To describe characteristics of viable or inviable cells, FYPO has a wide selection of "viable cell" and "inviable cell" terms that also specify other features such as shape, presence and number of nuclei or septa, etc. If one mutation gives rise to a mixed population, more than one term may be used for the same allele, including both "viable" and "inviable" terms, and extensions should be used to indicate penetrance. See the relevant FAQ for more information.
Cell growth vs. cell population growth
Most experiments that measure "growth" observe a population of cells, such as a culture in liquid medium or a colony on a plate. For these experiments, use one or more of the "cell population growth" terms. In contrast, terms such as "normal cell growth" refer specifically to growth in the sense of an increase in cell size. Also see "Slow growth, decreased cell density and decreased growth" below.
Slow growth, decreased cell density and decreased growth
"Slow cell population growth" refers specifically to when the rate of growth (slope) of a cell population is decreased. "Decreased cell density in stationary phase" refers to when a population reaches stationary phase at, and maintains, a lower cell density than wild type (the rate of growth may still be the same as wild-type). An allele may be annotated to both terms. If you do not know which of these is decreased (typically if cells are grown on agar plates for a number of days and then observed) use "decreased cell population growth".
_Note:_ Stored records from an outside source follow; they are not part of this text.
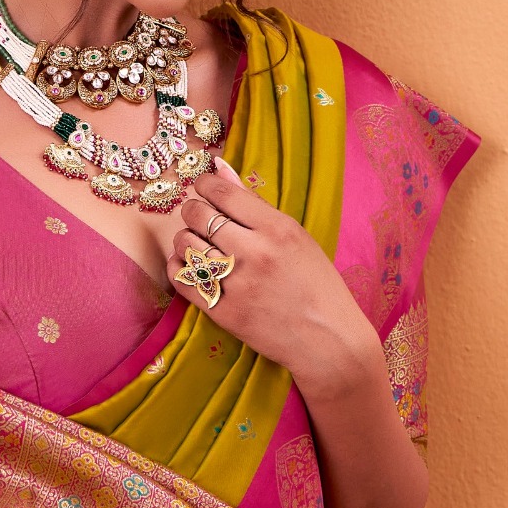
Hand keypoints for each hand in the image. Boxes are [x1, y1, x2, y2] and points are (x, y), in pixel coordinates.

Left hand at [170, 159, 380, 399]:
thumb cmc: (316, 285)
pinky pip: (181, 279)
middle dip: (192, 211)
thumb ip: (254, 204)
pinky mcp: (223, 312)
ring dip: (185, 240)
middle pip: (197, 214)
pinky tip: (192, 266)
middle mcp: (255, 253)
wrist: (328, 340)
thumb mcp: (296, 237)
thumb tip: (219, 167)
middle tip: (200, 218)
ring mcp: (237, 284)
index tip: (204, 188)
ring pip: (185, 244)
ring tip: (198, 245)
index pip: (223, 192)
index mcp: (277, 229)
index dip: (205, 185)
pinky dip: (179, 267)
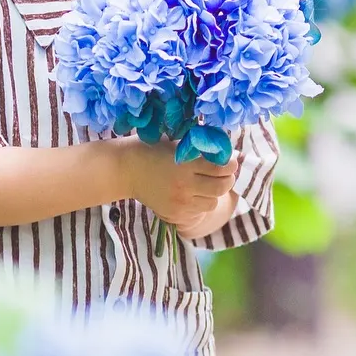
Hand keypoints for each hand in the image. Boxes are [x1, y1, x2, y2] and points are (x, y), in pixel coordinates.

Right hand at [120, 140, 238, 235]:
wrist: (125, 170)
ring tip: (204, 185)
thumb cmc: (152, 150)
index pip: (224, 167)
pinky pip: (198, 212)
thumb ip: (200, 147)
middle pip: (223, 186)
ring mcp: (180, 202)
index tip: (228, 161)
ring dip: (213, 193)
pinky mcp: (174, 214)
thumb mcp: (177, 142)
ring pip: (213, 202)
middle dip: (227, 179)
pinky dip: (199, 203)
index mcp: (187, 163)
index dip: (231, 163)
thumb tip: (226, 151)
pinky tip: (191, 194)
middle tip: (221, 174)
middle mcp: (185, 184)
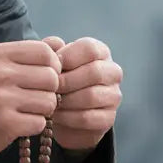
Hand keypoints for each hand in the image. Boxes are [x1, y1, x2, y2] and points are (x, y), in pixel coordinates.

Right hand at [0, 40, 61, 162]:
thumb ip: (26, 52)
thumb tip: (59, 43)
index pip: (44, 52)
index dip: (52, 65)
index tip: (44, 76)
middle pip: (51, 78)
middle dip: (50, 90)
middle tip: (36, 97)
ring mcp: (2, 99)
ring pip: (49, 102)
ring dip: (43, 110)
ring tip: (27, 110)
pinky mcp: (6, 123)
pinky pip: (40, 123)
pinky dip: (34, 126)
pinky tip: (20, 124)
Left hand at [42, 36, 120, 153]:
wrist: (63, 114)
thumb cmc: (58, 80)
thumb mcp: (52, 63)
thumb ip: (50, 50)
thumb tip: (54, 43)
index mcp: (100, 52)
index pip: (90, 49)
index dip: (67, 57)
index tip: (50, 67)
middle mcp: (112, 72)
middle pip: (94, 72)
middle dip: (66, 81)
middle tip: (49, 88)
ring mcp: (113, 96)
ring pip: (91, 96)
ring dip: (66, 101)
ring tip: (50, 102)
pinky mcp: (109, 118)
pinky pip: (88, 117)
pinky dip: (68, 117)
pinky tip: (56, 115)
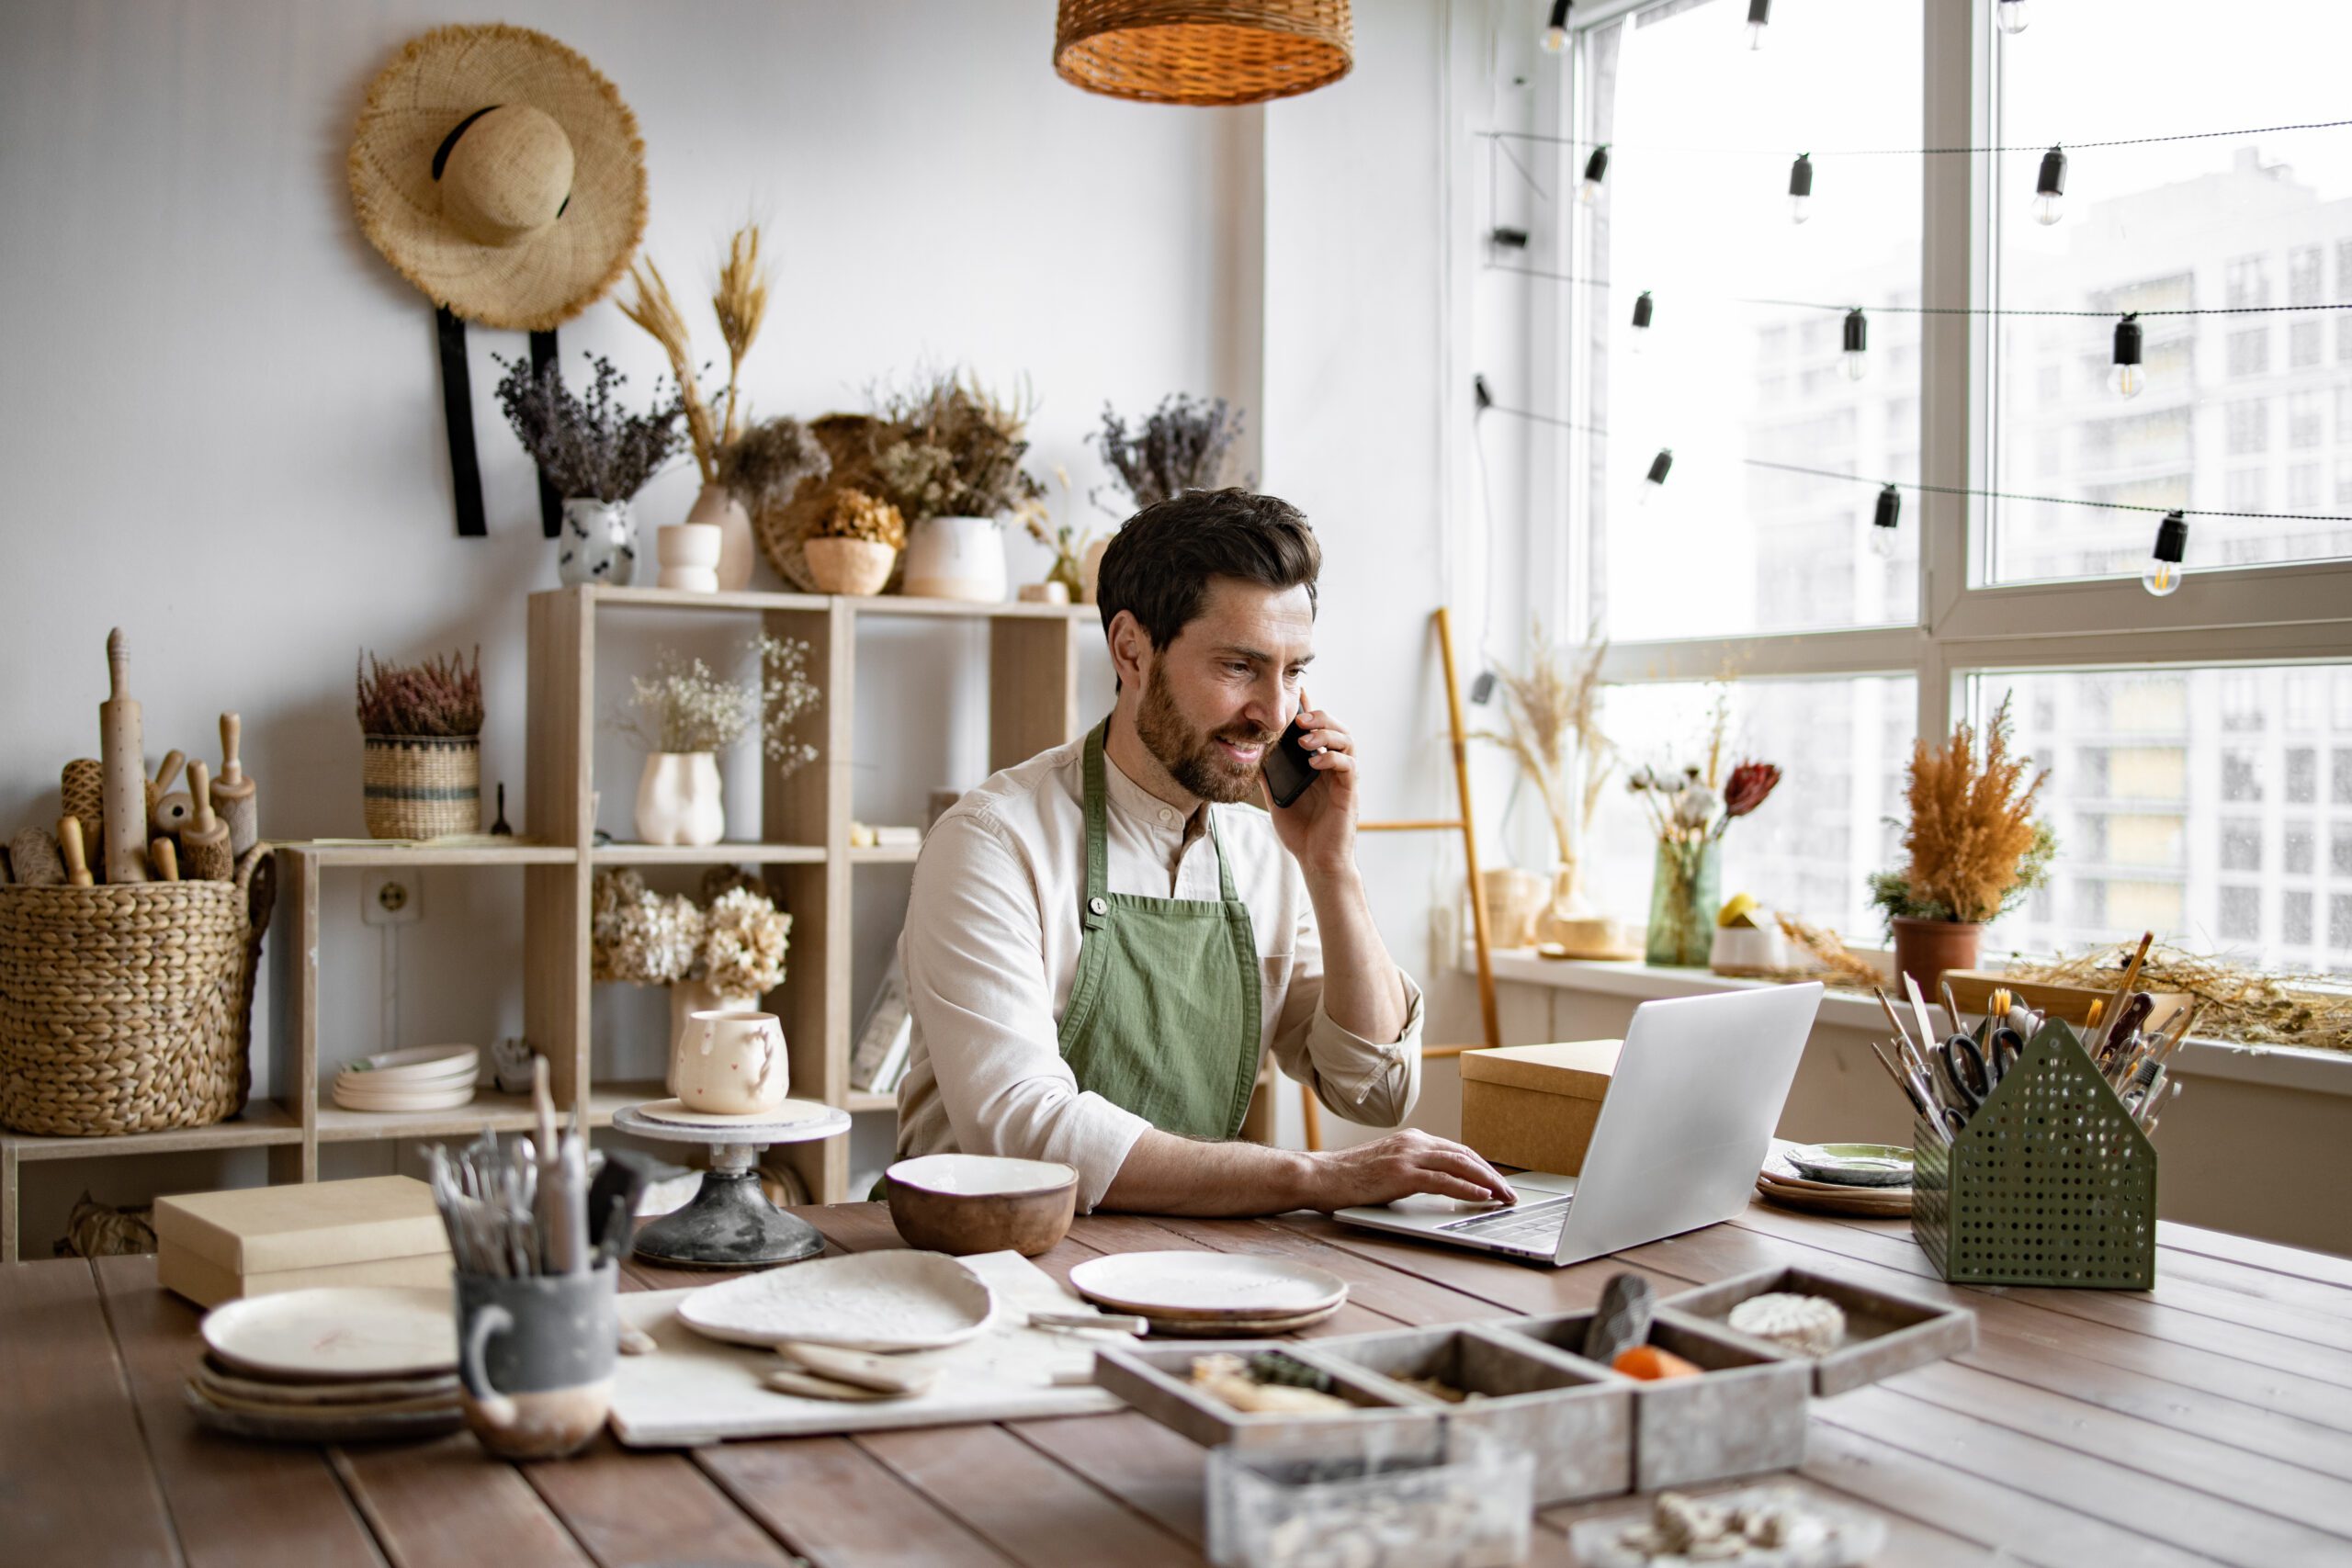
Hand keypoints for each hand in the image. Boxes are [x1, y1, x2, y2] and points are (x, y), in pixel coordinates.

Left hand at [1260, 694, 1357, 877]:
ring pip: (1347, 742)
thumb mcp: (1276, 797)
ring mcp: (1343, 779)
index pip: (1318, 730)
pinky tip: (1315, 761)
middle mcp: (1333, 768)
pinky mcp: (1349, 793)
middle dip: (1320, 717)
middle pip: (1337, 729)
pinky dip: (1333, 759)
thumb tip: (1250, 753)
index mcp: (1318, 765)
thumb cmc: (1300, 831)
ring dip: (1327, 734)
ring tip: (1305, 738)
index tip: (1298, 692)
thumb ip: (1269, 775)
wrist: (1315, 861)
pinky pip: (1349, 767)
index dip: (1310, 709)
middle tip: (1299, 718)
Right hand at [1303, 1128, 1516, 1210]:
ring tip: (1504, 1197)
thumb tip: (1439, 1185)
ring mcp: (1408, 1156)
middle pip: (1465, 1155)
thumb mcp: (1388, 1167)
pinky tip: (1482, 1196)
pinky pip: (1443, 1181)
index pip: (1458, 1150)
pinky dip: (1467, 1188)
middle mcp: (1414, 1142)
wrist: (1321, 1176)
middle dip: (1492, 1174)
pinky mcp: (1401, 1175)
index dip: (1482, 1166)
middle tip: (1510, 1193)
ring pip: (1460, 1165)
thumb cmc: (1350, 1177)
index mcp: (1412, 1140)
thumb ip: (1413, 1170)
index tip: (1498, 1182)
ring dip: (1488, 1182)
Cellular structures vs. processes affecting cellular structures
FYPO includes many pairs of terms that refer to the same cellular or subcellular structure, where one describes the structure (as normal, abnormal, etc.) and the other describes a process affecting the structure. In each pair, the structural phenotype term uses a GO cellular component (CC) term in its logical definition, and the process phenotype term uses a GO biological process (BP) term. The terms will often be linked by a has_output relation. For example, "abnormal kinetochore morphology" (FYPO:0000050) refers to the GO CC term "kinetochore" (GO:0000776), and "abnormal kinetochore organization" (FYPO:0000807) refers to the GO BP term "kinetochore organization" (GO:0051383).
Use the process phenotype term to annotate experiments in which the assay can monitor the process as it occurs (e.g. if you have movies, kymographs, a reconstituted system, or even a sufficiently detailed series of still pictures). Otherwise, use the structure or morphology phenotype terms (e.g. when you have only one or a few still pictures).
Translation vs. protein level
Typically, assays such as western blots do not distinguish between increased translation or decreased degradation. If these cannot be distinguished between then the correct terms to use are increased, decreased, or normal protein level. If the assay is specific enough, then the translation or degradation terms may be used (e.g. "decreased translation" or "increased protein degradation"). In either case, the specific protein(s) assayed can be put in annotation extensions.
Transcription vs. RNA level
Typically, assays such as northern blots do not distinguish between increased transcription or decreased degradation. If these cannot be distinguished between then the correct terms to use are increased, decreased, or normal RNA level. If the assay is specific enough, then the transcription or degradation terms may be used (e.g. a run-on assay can support annotation to "decreased transcription"). In either case, the specific gene(s) assayed can be put in annotation extensions.
Usually, "abnormal septum assembly" (FYPO:0000117), "normal septum assembly" (FYPO:0000673), or one of the more specific "septum assembly" terms will apply. Also consider annotating to a "actomyosin contractile ring contraction" term (abnormal, FYPO:0001364; normal, FYPO:0004097; or a more specific term) in cases where "septation" is used to refer to the coordinated processes of ring contraction and septum formation.